District schools suffer from overcrowded classrooms, a lack of textbooks, lab equipment and library books and "miserable" physical conditions, according to a survey released yesterday of 98 of the city's 200 schools and adult education centers.
The survey was organized by Parents United for the D.C. Public Schools, a parent lobbying group, in its efforts to influence tomorrow night's school budget hearings before the D.C. City Council.
"The buildings are in terrible, terrible repair," said Delabian Rice-Thurston, Parents United director. The report found that about four out of every five buildings have roofs that have leaked for at least four years.
"We have students from run-down neighborhoods attending run-down schools," Rice-Thurston said. "It certainly affects education -- what a place looks like to a student tells them what their value is."

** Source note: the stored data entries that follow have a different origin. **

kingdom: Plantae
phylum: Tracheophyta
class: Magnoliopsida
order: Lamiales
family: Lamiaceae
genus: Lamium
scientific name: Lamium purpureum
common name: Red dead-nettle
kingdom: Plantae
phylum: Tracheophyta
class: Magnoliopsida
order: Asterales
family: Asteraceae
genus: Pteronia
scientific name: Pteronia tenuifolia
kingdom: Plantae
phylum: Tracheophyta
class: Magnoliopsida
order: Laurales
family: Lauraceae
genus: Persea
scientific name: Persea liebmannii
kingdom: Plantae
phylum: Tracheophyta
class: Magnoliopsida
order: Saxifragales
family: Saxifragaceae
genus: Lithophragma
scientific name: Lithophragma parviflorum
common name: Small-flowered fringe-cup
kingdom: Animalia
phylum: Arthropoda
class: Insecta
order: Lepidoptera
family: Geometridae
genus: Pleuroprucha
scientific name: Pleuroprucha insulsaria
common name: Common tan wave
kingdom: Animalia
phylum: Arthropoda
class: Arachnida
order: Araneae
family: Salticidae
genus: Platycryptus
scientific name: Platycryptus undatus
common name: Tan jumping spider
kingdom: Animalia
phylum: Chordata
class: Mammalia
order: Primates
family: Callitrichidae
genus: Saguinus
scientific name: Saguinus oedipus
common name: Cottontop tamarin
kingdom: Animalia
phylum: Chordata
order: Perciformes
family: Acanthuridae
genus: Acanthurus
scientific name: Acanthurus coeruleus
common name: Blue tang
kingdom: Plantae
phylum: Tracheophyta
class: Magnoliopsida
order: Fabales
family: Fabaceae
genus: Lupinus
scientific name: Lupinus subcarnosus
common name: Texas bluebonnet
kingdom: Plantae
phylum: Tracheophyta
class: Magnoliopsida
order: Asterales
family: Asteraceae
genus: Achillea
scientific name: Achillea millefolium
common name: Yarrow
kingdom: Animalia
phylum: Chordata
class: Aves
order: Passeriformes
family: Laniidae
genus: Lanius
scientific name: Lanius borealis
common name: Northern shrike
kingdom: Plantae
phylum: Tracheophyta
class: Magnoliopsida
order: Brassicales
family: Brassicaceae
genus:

Neither school officials nor Department of Public Works officials could be reached for comment yesterday. The city's Public Works Department hires contractors for major school projects.
Shoddy work and mismanagement of school maintenance projects prompted Mayor Marion Barry last week to appoint a task force on school repairs. Earlier this month, the D.C. Board of Education formally protested the Public Works Department's handling of school repair and construction projects.
Parents United said the mayor's $380 million request for the schools is $16 million less than is needed to end textbook sharing and major structural problems such as leaky roofs, warped windows and inadequate playground equipment.
The survey, which was sent to principals and student leaders with the cooperation of the superintendent's office, found that 78 of the 98 schools responding had roof leaks, falling plaster and floors in need of repair. An additional 66 schools had outside doors that opened and closed improperly, including some with malfunctioning panic bars.
In 36 schools, students had to share textbooks and in 42 schools, there was a significant shortage of instruction materials. About 50 elementary schools do not have adequate equipment in good repair.
During a tour of Coolidge High School yesterday, "we were stunned to see such huge holes in the plaster of the roof that the home ec section could be awash in a rainstorm," Rice-Thurston said.
The home economics teacher has tried without success for eight years to get the ceiling repaired. She used to keep a 30-gallon plastic drum under the hole, Rice-Thurston said, but during the Thanksgiving vacation heavy rains caused the drum to overflow. The ceiling was recently patched.
Mary Levy, an attorney and volunteer for Parents United, said that because District school officials invested heavily in computers, this is one area where District schools have parity with the suburbs.
The parent group had planned to hold a rally on the steps of the District Building before the budget hearing, but was denied permission by the mayor's office. "We were told this would set a precedent and the steps had to stay clear for use as an emergency exit," Rice-Thurston said.